Le contenu visuel et les avis écrits se renforcent. Un client qui poste une photo est souvent prêt à laisser un avis si vous le lui demandez au bon moment, juste après le dessert ou par un message le lendemain. Inversement, un client qui a écrit un avis enthousiaste peut être invité à partager sa photo. Ce cercle vertueux construit, semaine après semaine, une réputation locale solide qui finit par travailler pour vous, y compris dans les réponses des assistants IA quand un Lausannois cherche où dîner ce soir.

À lancer cette semaine : choisissez votre hashtag de marque, affichez votre @ sur le menu et l'addition, et prenez l'habitude de repartager chaque story où vous êtes tagué. Trois gestes, zéro budget, et la boucle commence à tourner dès le premier service. L'UGC n'est pas une campagne ponctuelle, c'est une habitude de maison : un cadre photographiable, un tag facile, un repost systématique et des droits propres. Si vous souhaitez structurer cette mécanique pour votre établissement et la connecter à votre stratégie de remplissage, c'est précisément le genre d'accompagnement que l'Agence AutoResto propose aux restaurateurs du bassin lémanique, comme un coup de main entre pros.
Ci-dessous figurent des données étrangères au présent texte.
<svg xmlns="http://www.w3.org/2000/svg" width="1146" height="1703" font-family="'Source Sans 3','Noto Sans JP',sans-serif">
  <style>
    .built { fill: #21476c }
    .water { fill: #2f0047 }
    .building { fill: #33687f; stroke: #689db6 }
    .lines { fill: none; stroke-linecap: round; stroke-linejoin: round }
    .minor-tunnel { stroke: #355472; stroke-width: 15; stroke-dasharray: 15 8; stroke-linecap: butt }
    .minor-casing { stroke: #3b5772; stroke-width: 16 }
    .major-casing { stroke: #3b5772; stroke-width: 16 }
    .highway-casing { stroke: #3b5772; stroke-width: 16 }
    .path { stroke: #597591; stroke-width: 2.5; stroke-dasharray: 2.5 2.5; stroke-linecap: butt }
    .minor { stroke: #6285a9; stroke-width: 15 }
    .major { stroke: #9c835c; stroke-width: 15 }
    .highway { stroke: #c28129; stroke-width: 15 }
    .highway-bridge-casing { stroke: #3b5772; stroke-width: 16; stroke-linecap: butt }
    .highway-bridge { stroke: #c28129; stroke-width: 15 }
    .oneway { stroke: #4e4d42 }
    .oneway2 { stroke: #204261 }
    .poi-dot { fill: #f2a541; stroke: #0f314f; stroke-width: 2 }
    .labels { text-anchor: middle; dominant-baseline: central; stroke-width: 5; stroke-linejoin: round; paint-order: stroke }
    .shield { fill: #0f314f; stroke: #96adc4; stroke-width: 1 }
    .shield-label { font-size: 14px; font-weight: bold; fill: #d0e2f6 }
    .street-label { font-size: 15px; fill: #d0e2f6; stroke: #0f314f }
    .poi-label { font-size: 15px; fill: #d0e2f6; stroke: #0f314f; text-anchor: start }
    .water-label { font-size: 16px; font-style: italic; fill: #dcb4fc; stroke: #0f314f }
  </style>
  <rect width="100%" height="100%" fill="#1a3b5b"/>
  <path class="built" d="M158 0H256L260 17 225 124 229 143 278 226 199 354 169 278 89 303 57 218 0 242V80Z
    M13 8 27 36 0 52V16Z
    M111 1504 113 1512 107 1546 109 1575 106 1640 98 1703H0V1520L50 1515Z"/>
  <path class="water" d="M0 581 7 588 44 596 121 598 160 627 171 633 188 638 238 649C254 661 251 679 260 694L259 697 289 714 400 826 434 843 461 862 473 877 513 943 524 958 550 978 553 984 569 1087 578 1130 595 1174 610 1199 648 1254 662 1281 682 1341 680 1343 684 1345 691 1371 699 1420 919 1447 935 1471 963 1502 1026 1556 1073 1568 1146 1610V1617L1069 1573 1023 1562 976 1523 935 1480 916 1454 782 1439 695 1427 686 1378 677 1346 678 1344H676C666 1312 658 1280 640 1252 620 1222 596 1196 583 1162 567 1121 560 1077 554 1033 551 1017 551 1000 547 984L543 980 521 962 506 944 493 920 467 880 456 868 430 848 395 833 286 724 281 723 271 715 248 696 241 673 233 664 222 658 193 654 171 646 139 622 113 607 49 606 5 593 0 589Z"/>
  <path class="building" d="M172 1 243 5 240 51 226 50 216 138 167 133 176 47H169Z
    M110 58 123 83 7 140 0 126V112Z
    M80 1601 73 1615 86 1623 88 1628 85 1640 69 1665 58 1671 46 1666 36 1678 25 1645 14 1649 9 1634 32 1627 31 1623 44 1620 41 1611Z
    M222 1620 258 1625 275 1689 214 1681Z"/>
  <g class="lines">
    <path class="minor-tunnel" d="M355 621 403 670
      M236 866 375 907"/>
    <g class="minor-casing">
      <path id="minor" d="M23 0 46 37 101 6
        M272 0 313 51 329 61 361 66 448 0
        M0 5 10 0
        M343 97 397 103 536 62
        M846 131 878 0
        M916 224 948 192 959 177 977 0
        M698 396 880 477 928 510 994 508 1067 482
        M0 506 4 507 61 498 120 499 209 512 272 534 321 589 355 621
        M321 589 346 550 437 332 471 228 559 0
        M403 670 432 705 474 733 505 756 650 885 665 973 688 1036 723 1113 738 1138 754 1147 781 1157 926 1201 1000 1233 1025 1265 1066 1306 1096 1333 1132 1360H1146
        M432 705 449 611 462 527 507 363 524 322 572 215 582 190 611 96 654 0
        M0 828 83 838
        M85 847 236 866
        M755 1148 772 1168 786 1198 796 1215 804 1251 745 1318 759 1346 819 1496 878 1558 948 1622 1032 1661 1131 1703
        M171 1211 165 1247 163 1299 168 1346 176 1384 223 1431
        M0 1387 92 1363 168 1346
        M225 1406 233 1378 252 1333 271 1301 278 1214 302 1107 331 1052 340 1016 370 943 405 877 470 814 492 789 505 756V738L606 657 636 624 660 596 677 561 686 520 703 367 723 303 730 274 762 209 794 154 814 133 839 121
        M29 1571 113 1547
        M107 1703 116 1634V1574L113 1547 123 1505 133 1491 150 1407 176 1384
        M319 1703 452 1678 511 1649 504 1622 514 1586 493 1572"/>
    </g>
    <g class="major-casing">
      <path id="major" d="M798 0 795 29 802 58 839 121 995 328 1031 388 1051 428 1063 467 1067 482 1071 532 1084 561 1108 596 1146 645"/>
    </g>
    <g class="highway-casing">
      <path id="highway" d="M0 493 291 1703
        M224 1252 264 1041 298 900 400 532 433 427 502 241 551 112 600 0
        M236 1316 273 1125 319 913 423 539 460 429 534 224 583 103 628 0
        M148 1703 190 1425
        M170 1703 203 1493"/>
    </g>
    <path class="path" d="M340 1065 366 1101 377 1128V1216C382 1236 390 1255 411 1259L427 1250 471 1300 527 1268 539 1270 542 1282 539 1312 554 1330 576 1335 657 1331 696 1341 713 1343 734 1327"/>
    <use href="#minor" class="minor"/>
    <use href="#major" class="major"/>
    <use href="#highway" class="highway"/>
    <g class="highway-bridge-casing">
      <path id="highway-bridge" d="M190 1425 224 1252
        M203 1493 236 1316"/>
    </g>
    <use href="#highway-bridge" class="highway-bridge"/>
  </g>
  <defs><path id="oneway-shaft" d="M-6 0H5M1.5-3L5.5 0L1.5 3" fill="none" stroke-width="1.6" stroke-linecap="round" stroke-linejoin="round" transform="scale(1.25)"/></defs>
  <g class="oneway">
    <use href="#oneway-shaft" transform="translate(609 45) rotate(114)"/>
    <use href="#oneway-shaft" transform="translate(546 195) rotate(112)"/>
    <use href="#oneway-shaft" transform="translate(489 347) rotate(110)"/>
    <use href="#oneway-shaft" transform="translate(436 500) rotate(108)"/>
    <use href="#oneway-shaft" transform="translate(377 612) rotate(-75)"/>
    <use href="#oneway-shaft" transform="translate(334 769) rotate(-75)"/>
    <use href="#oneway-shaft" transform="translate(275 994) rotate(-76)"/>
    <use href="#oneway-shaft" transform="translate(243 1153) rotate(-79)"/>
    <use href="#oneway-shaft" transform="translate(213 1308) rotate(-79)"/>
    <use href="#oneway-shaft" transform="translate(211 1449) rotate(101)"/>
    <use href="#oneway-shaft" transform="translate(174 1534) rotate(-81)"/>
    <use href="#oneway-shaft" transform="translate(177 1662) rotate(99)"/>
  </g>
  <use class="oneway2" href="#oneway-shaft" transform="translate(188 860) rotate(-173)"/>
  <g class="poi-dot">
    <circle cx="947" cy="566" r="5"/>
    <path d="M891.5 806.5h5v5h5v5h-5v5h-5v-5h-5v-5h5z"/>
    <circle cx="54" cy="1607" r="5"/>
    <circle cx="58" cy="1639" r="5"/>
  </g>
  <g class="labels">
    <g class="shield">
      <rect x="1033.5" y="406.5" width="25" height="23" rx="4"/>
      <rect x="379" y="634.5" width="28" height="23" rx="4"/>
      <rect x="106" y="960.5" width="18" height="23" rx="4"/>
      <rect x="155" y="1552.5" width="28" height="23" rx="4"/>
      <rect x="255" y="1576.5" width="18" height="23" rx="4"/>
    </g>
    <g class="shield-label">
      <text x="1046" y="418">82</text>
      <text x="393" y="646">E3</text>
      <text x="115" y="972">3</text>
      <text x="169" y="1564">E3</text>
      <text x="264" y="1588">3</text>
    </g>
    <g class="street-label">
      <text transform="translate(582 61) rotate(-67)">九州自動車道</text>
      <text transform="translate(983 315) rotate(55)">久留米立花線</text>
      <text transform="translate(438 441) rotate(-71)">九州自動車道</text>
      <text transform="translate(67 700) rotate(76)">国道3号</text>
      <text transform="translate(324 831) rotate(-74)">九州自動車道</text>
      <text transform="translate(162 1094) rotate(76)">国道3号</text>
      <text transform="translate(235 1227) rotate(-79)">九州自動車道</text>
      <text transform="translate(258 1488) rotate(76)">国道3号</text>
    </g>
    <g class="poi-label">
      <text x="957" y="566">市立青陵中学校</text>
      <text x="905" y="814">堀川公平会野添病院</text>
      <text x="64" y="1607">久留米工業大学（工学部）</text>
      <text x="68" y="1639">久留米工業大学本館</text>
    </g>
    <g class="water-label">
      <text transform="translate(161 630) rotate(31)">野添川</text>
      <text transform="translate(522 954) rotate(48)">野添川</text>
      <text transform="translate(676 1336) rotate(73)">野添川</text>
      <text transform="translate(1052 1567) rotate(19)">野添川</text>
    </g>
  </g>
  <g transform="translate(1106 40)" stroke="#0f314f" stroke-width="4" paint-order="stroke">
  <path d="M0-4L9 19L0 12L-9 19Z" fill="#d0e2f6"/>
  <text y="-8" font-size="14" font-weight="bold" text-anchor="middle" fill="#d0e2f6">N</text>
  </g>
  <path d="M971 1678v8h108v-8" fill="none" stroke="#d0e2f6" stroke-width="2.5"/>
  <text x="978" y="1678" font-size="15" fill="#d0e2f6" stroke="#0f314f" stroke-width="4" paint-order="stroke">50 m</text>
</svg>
Envie de remplir votre salle, sans y passer vos soirées ?

L'Agence AutoResto aide les restaurateurs du bassin lémanique à transformer leur présence en ligne en réservations concrètes.

Être recontacté

Questions fréquentes

Comment encourager mes clients à publier des photos de mon restaurant ?

Rendez d'abord votre salle photographiable (lumière, dressage, un détail signature), puis facilitez le tag : affichez votre @ sur le menu, l'addition et la vitrine, créez un hashtag de marque simple, et demandez naturellement au moment du dessert. Le levier le plus puissant reste de repartager systématiquement chaque publication où vous êtes mentionné, ce qui donne envie à vos clients de recommencer.

Ai-je le droit de réutiliser les photos publiées par mes clients ?

Reposter une story où vous êtes tagué est généralement toléré. En revanche, pour une réutilisation en post permanent, sur votre site ou en publicité payante, demandez l'autorisation explicite du client par message et gardez-en une trace écrite. Si des visages de tiers apparaissent, le droit à l'image et la protection des données s'appliquent, et en cas de doute il vaut mieux vérifier auprès de l'autorité compétente comme le PFPDT.

Un concours photo est-il vraiment utile pour un petit restaurant ?

Oui, comme amorce. Un concours simple du type « publiez votre plat en nous taguant pour gagner un menu » déclenche une première vague de contenu et habitue vos clients à vous mentionner. L'essentiel est de ne pas en faire un régime permanent : l'UGC le plus crédible reste le contenu spontané, le concours sert seulement à lancer la machine.